Le Silence : Omerta
Le Silence, d’Orso Miret, excelle à intégrer les paysages rugueux de Haute-Corse à un récit grave, beau et vêtu de multiples couches de sens. Sa vedette, Mathieu Demy, nous en parle.
On ne taira pas plus longtemps l’une des rares découvertes faites lors du tumultueux FIFM, l’automne dernier: Le Silence a bien mérité sa sortie en salle. Deuxième long métrage du Corse Orso Miret, le film possède un large éventail de qualités. Parmi lesquelles une grande justesse sur le plan de l’interprétation, une indéniable subtilité en matière de mise en scène et un décor montagnard doté d’une authentique personnalité, planté dans une région formidable et menaçante, choisie par le cinéaste en marge des lieux communs du pays – c’est là où est née sa mère. On cherche un point de comparaison pour situer le climat et tout ce qui vient, c’est Picnic at Hanging Rock, de Peter Weir. Ça vous donne un début d’idée.
Principal protagoniste de l’affaire, Mathieu Demy enfile les vêtements et s’approprie les états d’âme d’Olivier, jeune trentenaire revenu présenter sa patrie à une jolie fiancée (Nathasha Régnier, très bien). Ses vacances s’écoulent paisiblement en visites familiales et en parties de chasse avec de vieux camarades. Jusqu’au jour où Olivier est témoin d’un meurtre. D’où dilemme, vu les origines croisées du bonhomme, moitié corse, moitié continental. Respectera-t-il la loi du silence ou dénoncera-t-il le coupable, au risque de se voir frappé d’ostracisme?

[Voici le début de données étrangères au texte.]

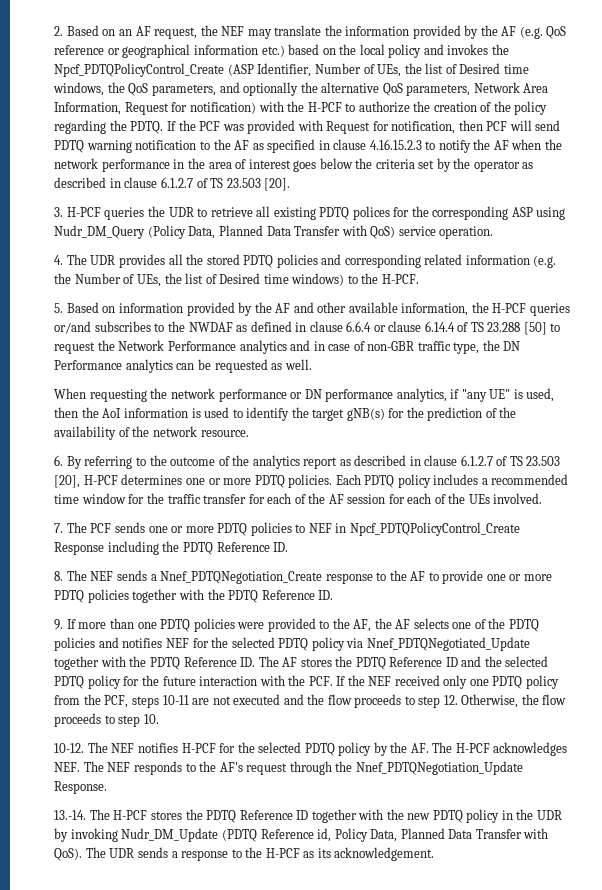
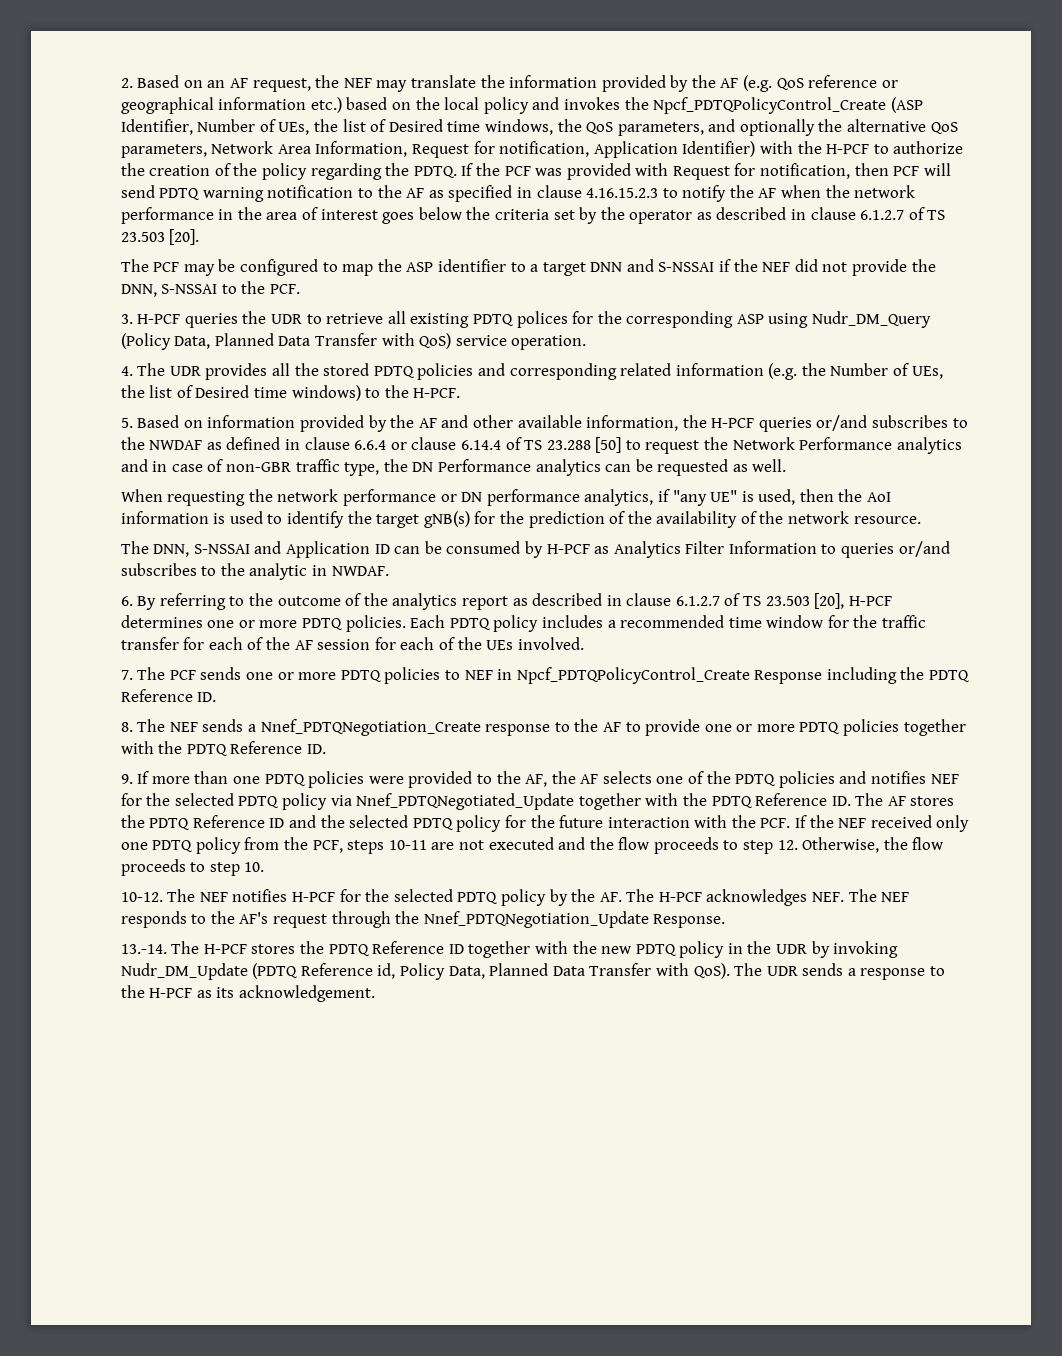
[190,102,257,114] notification) -> [499,141,756,158] notification, Application Identifier)
(291, 184) none -> [120,259,936,276] [120,281,300,297] // The PCF may be configured to map the ASP identifier to a target DNN and S-NSSAI if the NEF did not provide the DNN, S-NSSAI to the PCF.
(249, 433) none -> [120,541,950,558] [120,563,389,580] // The DNN, S-NSSAI and Application ID can be consumed by H-PCF as Analytics Filter Information to queries or/and subscribes to the analytic in NWDAF.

Rencontré lors d’une visite éclair effectuée pendant le FIFM, le comédien Mathieu Demy est revenu sur son expérience de tournage.
Que vous a enseigné ce film sur la Corse et ses habitants?
"En partageant la vie de ce village, en essayant de mieux comprendre la mentalité de cette culture qui est très forte, on se fait une autre vision de la loi du silence, qui est beaucoup plus juste, culturelle. On s’aperçoit que c’est une extension du domaine du cercle familial. C’est-à-dire que ce n’est pas qu’une histoire de menace. Justement, l’aspect menace, c’est l’aspect "clichétique" qui est représenté au cinéma. L’envie de protéger ses pairs vient d’une manière différente de concevoir la famille. Une autre conception du concept de proximité."
Comment le film a-t-il été reçu en Corse?
"Très bien. On a fait une avant-première à Bastia, avec un débat passionnant. Les gens étaient passionnés par le sujet. Forcément, ça les touche. Dans toutes les familles corses, il y a toujours quelqu’un qui, un jour où l’autre, a été confronté à une situation non pas identique, mais à une certaine forme de dilemme concernant l’omerta. Le film aborde le sujet d’une manière très fine. Ce n’est ni provocateur, ni complaisant. Le fait qu’Orso soit Corse donne évidemment toute sa légitimité au film.
Il y a un Français d’origine algérienne qui a dit, lors d’un débat: "Je comprends très bien le dilemme d’Olivier, il est déchiré entre deux cultures. Moi, en tant que Français magrébin, quand je retourne en Algérie, j’ai exactement le même truc. C’est-à-dire que je vois les gens, mais je ne suis pas comme eux." Ça nous a fait plaisir d’entendre ça. Ça veut dire que le film dépasse le problème corse. C’est un film sur l’identité. Et sur comment on définit son identité par rapport au groupe social."
Comment avez-vous abordé ce personnage tout en intériorité, qui s’exprime beaucoup par le regard, par le non-dit?
"Le rôle ne posait pas de problème particulier, si ce n’est que c’est toujours plus difficile de ne pas s’appuyer sur le texte. Mais c’est aussi plus intéressant. Orso dirige très bien, il avait une idée très, très précise de ce qu’il voulait. On était vraiment synchrones pour ce coup-là. On a vraiment fait le même film."
Parlez-nous de ce village de Haute-Corse qui sert de décor au récit…
"La géographie de ce village est très oppressante. Il y a une route qui monte et qui arrive à une station de ski. C’est la fin. Tu es obligé de redescendre. C’est un cul-de-sac. En plus, il n’y a aucune perspective visuelle. Tout de suite, c’est la montagne. Il y a des gens qui ont eu des réactions très fortes en arrivant, qui étaient paniqués. Il y a quelque chose effectivement d’assez tendu. Orso a vraiment trouvé une adéquation entre son sujet, le lieu et la musique."
Le film laisse passablement d’espace aux rêves, ou cauchemars, faits par Olivier. Quel rôle remplissent ces séquences oniriques?
"Je pense qu’elles ajoutent à son trouble. Ces scènes racontent que la conscience d’Olivier ne le laisse pas tranquille, elles ajoutent à son oppression. Plastiquement, elles sont assez réussies. Ça ajoute aussi à l’étrangeté du film. Un film intimiste qui n’est pas un peu étrange, c’est quand même pas tout à fait honnête."